━━━ Available data ━━━

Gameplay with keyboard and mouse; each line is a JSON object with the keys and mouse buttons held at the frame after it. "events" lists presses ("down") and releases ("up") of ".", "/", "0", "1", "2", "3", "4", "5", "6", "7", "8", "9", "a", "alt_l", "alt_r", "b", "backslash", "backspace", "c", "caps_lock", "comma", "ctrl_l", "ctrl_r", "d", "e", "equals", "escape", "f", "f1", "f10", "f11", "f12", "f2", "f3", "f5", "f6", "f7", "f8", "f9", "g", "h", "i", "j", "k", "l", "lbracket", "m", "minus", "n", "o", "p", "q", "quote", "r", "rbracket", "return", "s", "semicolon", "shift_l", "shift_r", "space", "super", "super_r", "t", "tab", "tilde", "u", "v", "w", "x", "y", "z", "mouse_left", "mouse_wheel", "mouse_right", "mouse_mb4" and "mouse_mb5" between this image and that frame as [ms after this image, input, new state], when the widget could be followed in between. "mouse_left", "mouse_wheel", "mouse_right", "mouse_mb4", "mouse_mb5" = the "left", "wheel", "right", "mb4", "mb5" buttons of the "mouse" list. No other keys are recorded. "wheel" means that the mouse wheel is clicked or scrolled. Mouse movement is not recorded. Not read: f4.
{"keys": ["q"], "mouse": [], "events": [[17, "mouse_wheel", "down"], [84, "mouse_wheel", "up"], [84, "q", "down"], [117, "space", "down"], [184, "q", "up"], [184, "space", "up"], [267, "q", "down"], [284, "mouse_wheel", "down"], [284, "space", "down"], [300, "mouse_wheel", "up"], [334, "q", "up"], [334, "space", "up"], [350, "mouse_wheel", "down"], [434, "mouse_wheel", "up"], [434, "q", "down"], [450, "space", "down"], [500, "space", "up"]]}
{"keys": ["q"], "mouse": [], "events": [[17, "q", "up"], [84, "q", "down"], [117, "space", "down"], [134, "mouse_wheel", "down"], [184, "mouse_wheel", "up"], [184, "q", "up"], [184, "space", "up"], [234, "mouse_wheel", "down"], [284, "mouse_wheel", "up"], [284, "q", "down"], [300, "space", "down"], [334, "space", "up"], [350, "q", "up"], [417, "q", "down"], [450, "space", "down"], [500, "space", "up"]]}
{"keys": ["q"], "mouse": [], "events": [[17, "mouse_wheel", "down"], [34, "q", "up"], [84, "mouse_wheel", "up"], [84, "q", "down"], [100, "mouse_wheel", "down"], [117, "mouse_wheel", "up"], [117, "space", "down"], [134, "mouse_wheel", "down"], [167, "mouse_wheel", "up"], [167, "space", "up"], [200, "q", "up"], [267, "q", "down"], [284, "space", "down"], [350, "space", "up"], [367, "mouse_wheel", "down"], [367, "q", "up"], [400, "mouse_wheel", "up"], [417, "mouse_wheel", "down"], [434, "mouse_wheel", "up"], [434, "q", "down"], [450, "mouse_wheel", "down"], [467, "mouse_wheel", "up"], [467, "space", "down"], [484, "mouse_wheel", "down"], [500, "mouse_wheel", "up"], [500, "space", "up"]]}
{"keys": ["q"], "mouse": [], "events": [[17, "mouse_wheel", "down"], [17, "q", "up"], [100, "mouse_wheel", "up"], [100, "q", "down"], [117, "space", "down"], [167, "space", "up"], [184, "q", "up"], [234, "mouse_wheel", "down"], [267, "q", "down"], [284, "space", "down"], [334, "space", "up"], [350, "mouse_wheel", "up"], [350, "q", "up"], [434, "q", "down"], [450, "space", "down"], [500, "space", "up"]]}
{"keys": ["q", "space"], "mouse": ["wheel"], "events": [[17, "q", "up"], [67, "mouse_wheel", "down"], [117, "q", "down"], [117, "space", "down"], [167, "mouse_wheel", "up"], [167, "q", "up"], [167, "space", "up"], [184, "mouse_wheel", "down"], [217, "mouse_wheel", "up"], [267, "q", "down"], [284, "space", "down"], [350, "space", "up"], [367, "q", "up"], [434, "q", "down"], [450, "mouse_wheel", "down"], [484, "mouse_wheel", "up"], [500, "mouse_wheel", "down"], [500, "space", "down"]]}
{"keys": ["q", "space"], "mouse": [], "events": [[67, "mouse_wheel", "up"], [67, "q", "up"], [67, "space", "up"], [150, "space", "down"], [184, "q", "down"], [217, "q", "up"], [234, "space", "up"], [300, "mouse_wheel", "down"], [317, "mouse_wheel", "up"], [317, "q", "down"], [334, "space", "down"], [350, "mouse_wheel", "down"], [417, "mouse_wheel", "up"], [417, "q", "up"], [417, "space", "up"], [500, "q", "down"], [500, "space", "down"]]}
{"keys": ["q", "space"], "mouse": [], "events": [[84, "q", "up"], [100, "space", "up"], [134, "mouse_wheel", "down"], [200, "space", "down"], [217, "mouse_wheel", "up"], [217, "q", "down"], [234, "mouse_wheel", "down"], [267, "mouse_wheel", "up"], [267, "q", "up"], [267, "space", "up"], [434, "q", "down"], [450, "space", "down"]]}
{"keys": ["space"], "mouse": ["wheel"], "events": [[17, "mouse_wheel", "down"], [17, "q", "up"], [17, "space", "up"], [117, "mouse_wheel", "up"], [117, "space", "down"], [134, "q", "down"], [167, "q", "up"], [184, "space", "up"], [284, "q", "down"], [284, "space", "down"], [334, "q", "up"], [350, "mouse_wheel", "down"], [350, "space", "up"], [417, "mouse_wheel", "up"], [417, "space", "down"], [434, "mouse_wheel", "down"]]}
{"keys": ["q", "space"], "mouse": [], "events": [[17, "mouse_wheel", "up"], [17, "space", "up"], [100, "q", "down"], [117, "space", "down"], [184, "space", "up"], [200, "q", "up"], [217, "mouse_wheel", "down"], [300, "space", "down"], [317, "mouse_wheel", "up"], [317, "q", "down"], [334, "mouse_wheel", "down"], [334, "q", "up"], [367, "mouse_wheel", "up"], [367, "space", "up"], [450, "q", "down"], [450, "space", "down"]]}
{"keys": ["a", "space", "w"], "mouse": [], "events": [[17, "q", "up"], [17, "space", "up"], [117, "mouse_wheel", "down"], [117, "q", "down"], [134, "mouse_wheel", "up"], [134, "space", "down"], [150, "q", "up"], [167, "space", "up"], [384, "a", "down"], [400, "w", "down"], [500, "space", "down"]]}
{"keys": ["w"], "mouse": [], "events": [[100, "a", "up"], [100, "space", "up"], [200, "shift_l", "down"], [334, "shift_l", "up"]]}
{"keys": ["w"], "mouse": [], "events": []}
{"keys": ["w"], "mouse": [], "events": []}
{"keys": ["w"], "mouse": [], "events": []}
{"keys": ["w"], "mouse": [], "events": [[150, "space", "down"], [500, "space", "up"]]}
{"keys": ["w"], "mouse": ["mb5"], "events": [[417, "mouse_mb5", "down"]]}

━━━

Write out the material from the first line to the last, exactly.

Gameplay with keyboard and mouse; each line is a JSON object with the keys and mouse buttons held at the frame after it. "events" lists presses ("down") and releases ("up") of ".", "/", "0", "1", "2", "3", "4", "5", "6", "7", "8", "9", "a", "alt_l", "alt_r", "b", "backslash", "backspace", "c", "caps_lock", "comma", "ctrl_l", "ctrl_r", "d", "e", "equals", "escape", "f", "f1", "f10", "f11", "f12", "f2", "f3", "f5", "f6", "f7", "f8", "f9", "g", "h", "i", "j", "k", "l", "lbracket", "m", "minus", "n", "o", "p", "q", "quote", "r", "rbracket", "return", "s", "semicolon", "shift_l", "shift_r", "space", "super", "super_r", "t", "tab", "tilde", "u", "v", "w", "x", "y", "z", "mouse_left", "mouse_wheel", "mouse_right", "mouse_mb4" and "mouse_mb5" between this image and that frame as [ms after this image, input, new state], when the widget could be followed in between. "mouse_left", "mouse_wheel", "mouse_right", "mouse_mb4", "mouse_mb5" = the "left", "wheel", "right", "mb4", "mb5" buttons of the "mouse" list. No other keys are recorded. "wheel" means that the mouse wheel is clicked or scrolled. Mouse movement is not recorded. Not read: f4.
{"keys": ["q"], "mouse": [], "events": [[17, "mouse_wheel", "down"], [84, "mouse_wheel", "up"], [84, "q", "down"], [117, "space", "down"], [184, "q", "up"], [184, "space", "up"], [267, "q", "down"], [284, "mouse_wheel", "down"], [284, "space", "down"], [300, "mouse_wheel", "up"], [334, "q", "up"], [334, "space", "up"], [350, "mouse_wheel", "down"], [434, "mouse_wheel", "up"], [434, "q", "down"], [450, "space", "down"], [500, "space", "up"]]}
{"keys": ["q"], "mouse": [], "events": [[17, "q", "up"], [84, "q", "down"], [117, "space", "down"], [134, "mouse_wheel", "down"], [184, "mouse_wheel", "up"], [184, "q", "up"], [184, "space", "up"], [234, "mouse_wheel", "down"], [284, "mouse_wheel", "up"], [284, "q", "down"], [300, "space", "down"], [334, "space", "up"], [350, "q", "up"], [417, "q", "down"], [450, "space", "down"], [500, "space", "up"]]}
{"keys": ["q"], "mouse": [], "events": [[17, "mouse_wheel", "down"], [34, "q", "up"], [84, "mouse_wheel", "up"], [84, "q", "down"], [100, "mouse_wheel", "down"], [117, "mouse_wheel", "up"], [117, "space", "down"], [134, "mouse_wheel", "down"], [167, "mouse_wheel", "up"], [167, "space", "up"], [200, "q", "up"], [267, "q", "down"], [284, "space", "down"], [350, "space", "up"], [367, "mouse_wheel", "down"], [367, "q", "up"], [400, "mouse_wheel", "up"], [417, "mouse_wheel", "down"], [434, "mouse_wheel", "up"], [434, "q", "down"], [450, "mouse_wheel", "down"], [467, "mouse_wheel", "up"], [467, "space", "down"], [484, "mouse_wheel", "down"], [500, "mouse_wheel", "up"], [500, "space", "up"]]}
{"keys": ["q"], "mouse": [], "events": [[17, "mouse_wheel", "down"], [17, "q", "up"], [100, "mouse_wheel", "up"], [100, "q", "down"], [117, "space", "down"], [167, "space", "up"], [184, "q", "up"], [234, "mouse_wheel", "down"], [267, "q", "down"], [284, "space", "down"], [334, "space", "up"], [350, "mouse_wheel", "up"], [350, "q", "up"], [434, "q", "down"], [450, "space", "down"], [500, "space", "up"]]}
{"keys": ["q", "space"], "mouse": ["wheel"], "events": [[17, "q", "up"], [67, "mouse_wheel", "down"], [117, "q", "down"], [117, "space", "down"], [167, "mouse_wheel", "up"], [167, "q", "up"], [167, "space", "up"], [184, "mouse_wheel", "down"], [217, "mouse_wheel", "up"], [267, "q", "down"], [284, "space", "down"], [350, "space", "up"], [367, "q", "up"], [434, "q", "down"], [450, "mouse_wheel", "down"], [484, "mouse_wheel", "up"], [500, "mouse_wheel", "down"], [500, "space", "down"]]}
{"keys": ["q", "space"], "mouse": [], "events": [[67, "mouse_wheel", "up"], [67, "q", "up"], [67, "space", "up"], [150, "space", "down"], [184, "q", "down"], [217, "q", "up"], [234, "space", "up"], [300, "mouse_wheel", "down"], [317, "mouse_wheel", "up"], [317, "q", "down"], [334, "space", "down"], [350, "mouse_wheel", "down"], [417, "mouse_wheel", "up"], [417, "q", "up"], [417, "space", "up"], [500, "q", "down"], [500, "space", "down"]]}
{"keys": ["q", "space"], "mouse": [], "events": [[84, "q", "up"], [100, "space", "up"], [134, "mouse_wheel", "down"], [200, "space", "down"], [217, "mouse_wheel", "up"], [217, "q", "down"], [234, "mouse_wheel", "down"], [267, "mouse_wheel", "up"], [267, "q", "up"], [267, "space", "up"], [434, "q", "down"], [450, "space", "down"]]}
{"keys": ["space"], "mouse": ["wheel"], "events": [[17, "mouse_wheel", "down"], [17, "q", "up"], [17, "space", "up"], [117, "mouse_wheel", "up"], [117, "space", "down"], [134, "q", "down"], [167, "q", "up"], [184, "space", "up"], [284, "q", "down"], [284, "space", "down"], [334, "q", "up"], [350, "mouse_wheel", "down"], [350, "space", "up"], [417, "mouse_wheel", "up"], [417, "space", "down"], [434, "mouse_wheel", "down"]]}
{"keys": ["q", "space"], "mouse": [], "events": [[17, "mouse_wheel", "up"], [17, "space", "up"], [100, "q", "down"], [117, "space", "down"], [184, "space", "up"], [200, "q", "up"], [217, "mouse_wheel", "down"], [300, "space", "down"], [317, "mouse_wheel", "up"], [317, "q", "down"], [334, "mouse_wheel", "down"], [334, "q", "up"], [367, "mouse_wheel", "up"], [367, "space", "up"], [450, "q", "down"], [450, "space", "down"]]}
{"keys": ["a", "space", "w"], "mouse": [], "events": [[17, "q", "up"], [17, "space", "up"], [117, "mouse_wheel", "down"], [117, "q", "down"], [134, "mouse_wheel", "up"], [134, "space", "down"], [150, "q", "up"], [167, "space", "up"], [384, "a", "down"], [400, "w", "down"], [500, "space", "down"]]}
{"keys": ["w"], "mouse": [], "events": [[100, "a", "up"], [100, "space", "up"], [200, "shift_l", "down"], [334, "shift_l", "up"]]}
{"keys": ["w"], "mouse": [], "events": []}
{"keys": ["w"], "mouse": [], "events": []}
{"keys": ["w"], "mouse": [], "events": []}
{"keys": ["w"], "mouse": [], "events": [[150, "space", "down"], [500, "space", "up"]]}
{"keys": ["w"], "mouse": ["mb5"], "events": [[417, "mouse_mb5", "down"]]}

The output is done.